You probably won't hear from me much in the next couple of weeks because I'm packing to go off to Cambodia.  Not to the tourist north, or Angkor Wat, but to spend time with family on a remote island near the Vietnamese border.  The island is called Koh Seh and it's the home of Marine Conservation Cambodia which facilitates research and is attempting to preserve coral reefs, sea grass beds and fisheries for the Cambodian people.  Koh Seh is to the south on the map below, off the coast of Vietnam.


Our nearest bit of civilisation will be Kep (half an hour from the Vietnamese border), which is a lovely rural hideaway.   We won't have much in the way of wifi, so I won't be on the internet very much and looking forward to a complete holiday.

the sea front at Kep

Most of the time we'll be living in a wooden hut on the island with no mod cons (shower from a rainwater barrel, long drop loos etc) - a break from wasteful western culture and our addiction to consumerism!  Something like this .......


I will post some photos when I can get enough wifi signal.  If you never hear from me again it's because I've decided not to come back!!!

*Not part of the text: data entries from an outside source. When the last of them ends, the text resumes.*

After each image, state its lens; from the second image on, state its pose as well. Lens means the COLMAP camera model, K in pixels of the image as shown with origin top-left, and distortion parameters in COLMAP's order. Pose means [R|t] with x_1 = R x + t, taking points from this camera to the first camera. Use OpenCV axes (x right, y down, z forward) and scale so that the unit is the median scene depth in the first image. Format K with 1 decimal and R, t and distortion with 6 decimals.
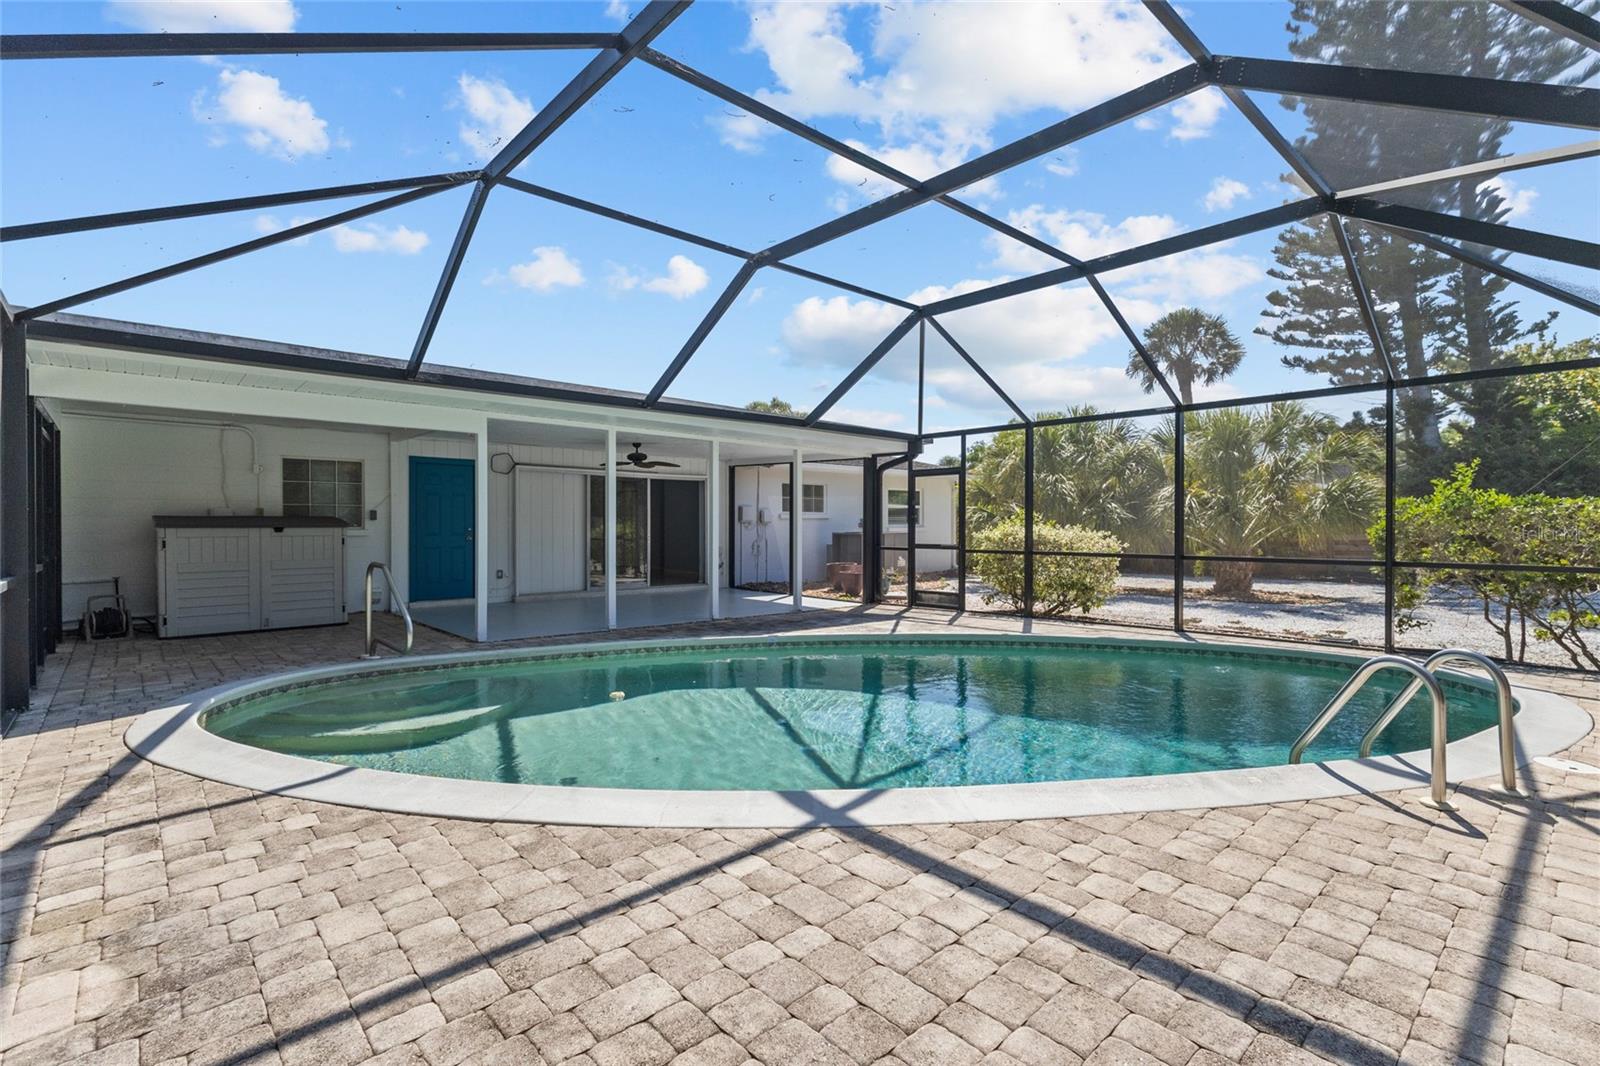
lens RADIAL K [[739.9, 0, 793.7], [0, 739.9, 539.1], [0, 0, 1]] dist [0.003159, 0.000351]
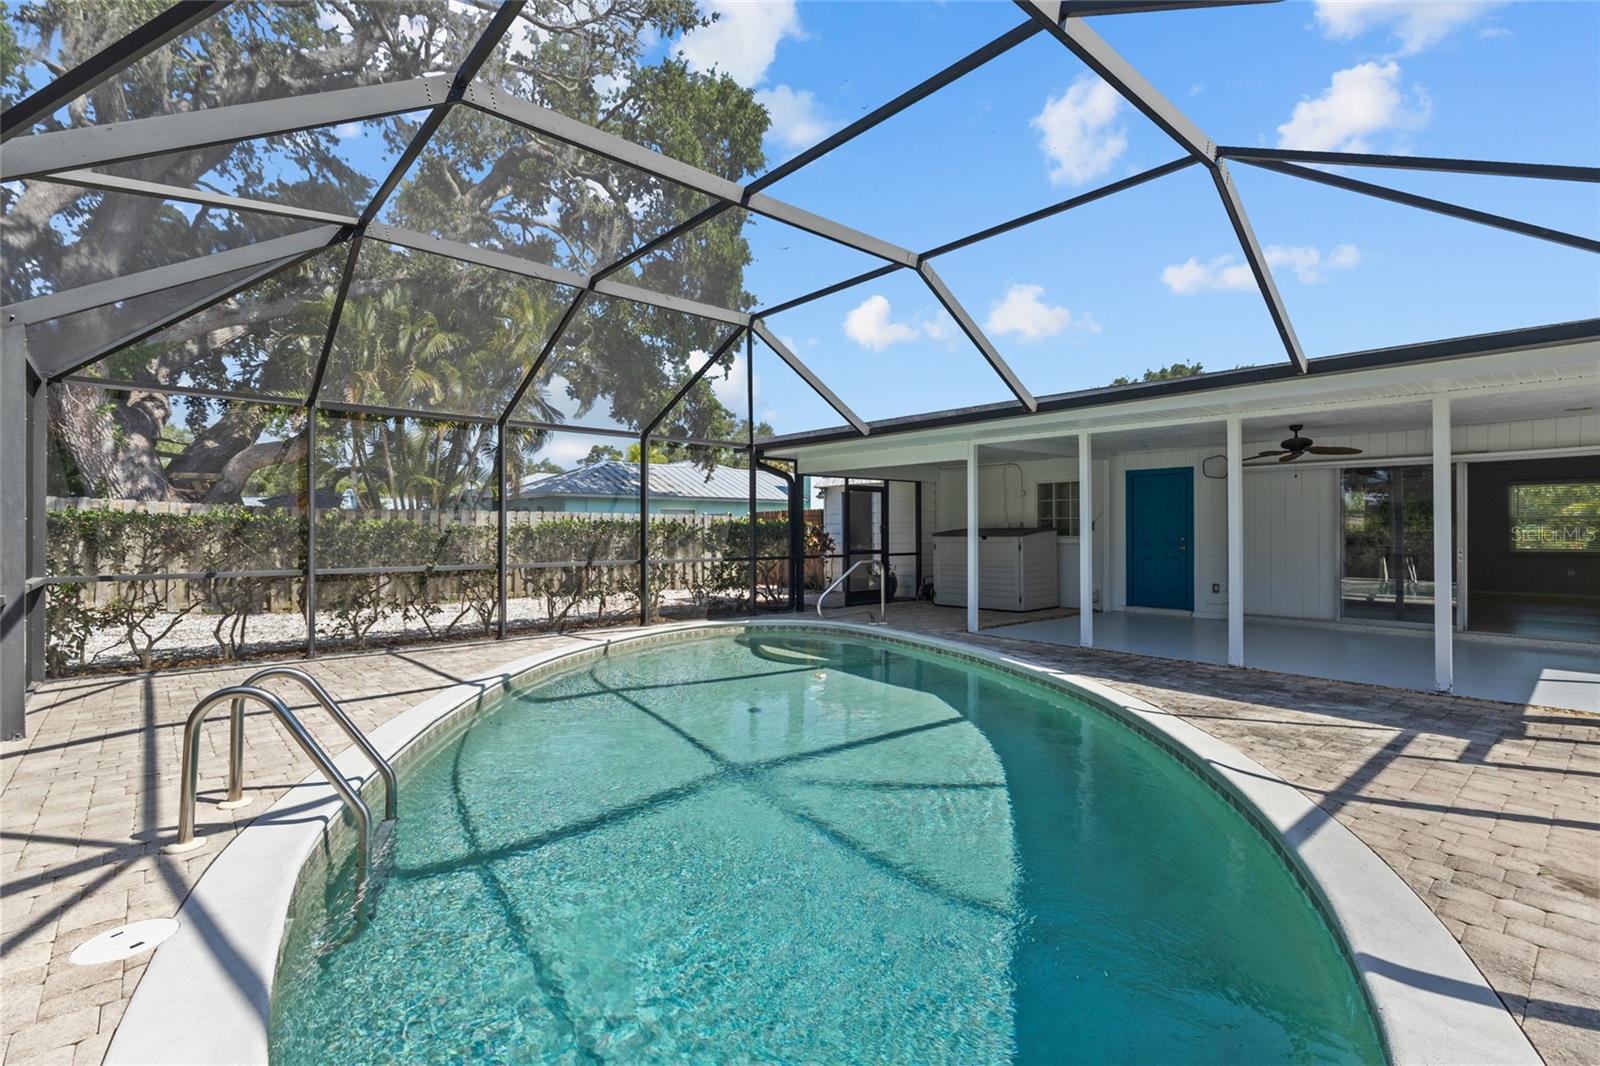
lens RADIAL K [[739.9, 0, 794.5], [0, 739.9, 522.0], [0, 0, 1]] dist [0.003159, 0.000351]
pose [[-0.009734, -0.017171, -0.999805, 0.616805], [-0.017426, 0.999704, -0.016999, -0.011828], [0.999801, 0.017257, -0.010030, 0.577814]]
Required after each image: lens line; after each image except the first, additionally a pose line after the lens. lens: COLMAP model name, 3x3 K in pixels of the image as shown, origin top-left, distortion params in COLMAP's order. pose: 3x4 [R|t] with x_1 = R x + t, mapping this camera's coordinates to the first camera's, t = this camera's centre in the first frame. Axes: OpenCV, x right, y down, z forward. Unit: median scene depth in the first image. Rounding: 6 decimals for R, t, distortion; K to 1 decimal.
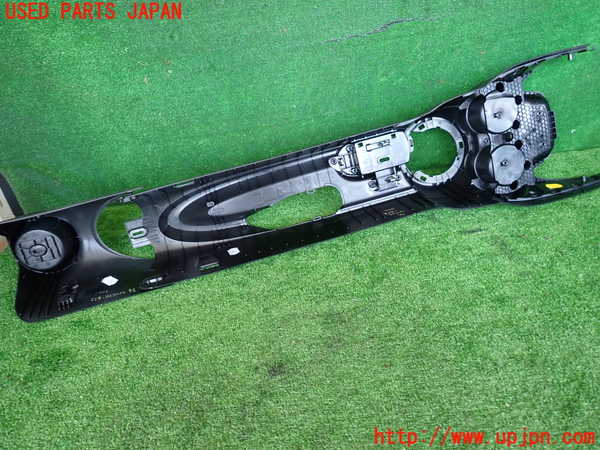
lens RADIAL K [[445.8, 0, 300.0], [0, 445.8, 225.0], [0, 0, 1]] dist [0.007763, -0.008405]
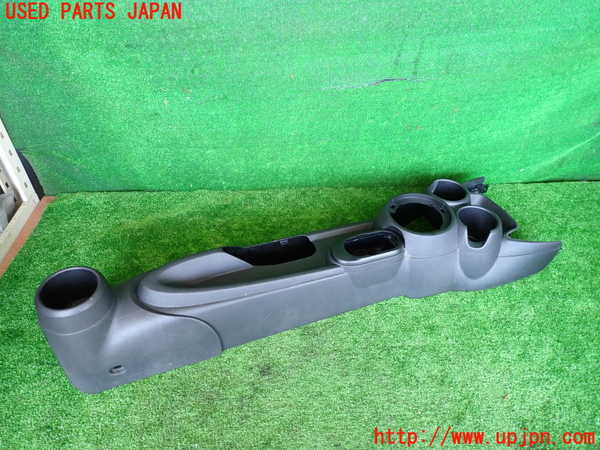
lens RADIAL K [[445.8, 0, 300.0], [0, 445.8, 225.0], [0, 0, 1]] dist [0.007763, -0.008405]
pose [[0.993012, 0.091838, 0.074113, -0.092385], [-0.103966, 0.977940, 0.181173, -0.393500], [-0.055839, -0.187612, 0.980655, -0.295204]]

Thursday, 22 December 2016

A poetic Christmas card








This isn't one of mine - I found it on 'The Poke'  and loved the humour of it! I just wanted to wish a very happy year-end festival to all my friends and followers wherever you are and whatever you believe.  I'm an aetheist, but was brought up in a Christian culture and I love the seasonal festivals with all their undertones of an older religion rooted in nature and mythology.  I celebrate the things that we share with all other world religions - the idea of hope, symbolised by the returning light after winter darkness, the birth of a child, the importance of kindness to all living things, and the delight in rituals and ceremonies that bring us together with others.  May 2017 be filled with light, friendship and kindness.

Sunday, 4 December 2016

Sunday Book: My Name is Lucy Barton - Elizabeth Strout

I've just read my first Elizabeth Strout - a slim, elegant volume called 'My Name is Lucy Barton'.  and now I'm wondering why it took me so long to discover her.  Friends have been raving about her for a long time.  But I'm resistant to hype and this year I haven't been much in the mood for reading.  I'm just beginning to find my way back into books and I think Lucy Barton was a good start.

The novel is short, weighing in at 191 well-spaced pages, and the narrative is mesmerising.  A young woman is in hospital, forced to spend time thinking back over her life, and then - unexpectedly - her mother arrives to look after her.   Little by little, as the narrator goes backwards and forwards, there are quiet revelations and epiphanies.



Lucy Barton's relationships are revealed with the honesty of an autopsy, yet you are always aware of the narrator as a person who doesn't always want to confront the truth.  Sometimes you as reader can see what was going on while the narrator is still in denial.

I loved it - I loved both its complexity and its deceptive simplicity.  This is the kind of writing that is so good it leaves you breathless - reminding me a little of Raymond Carver's minimalism, but with more emotional depth.  I will be reading Elizabeth Strout again.  Olive Kitteridge next.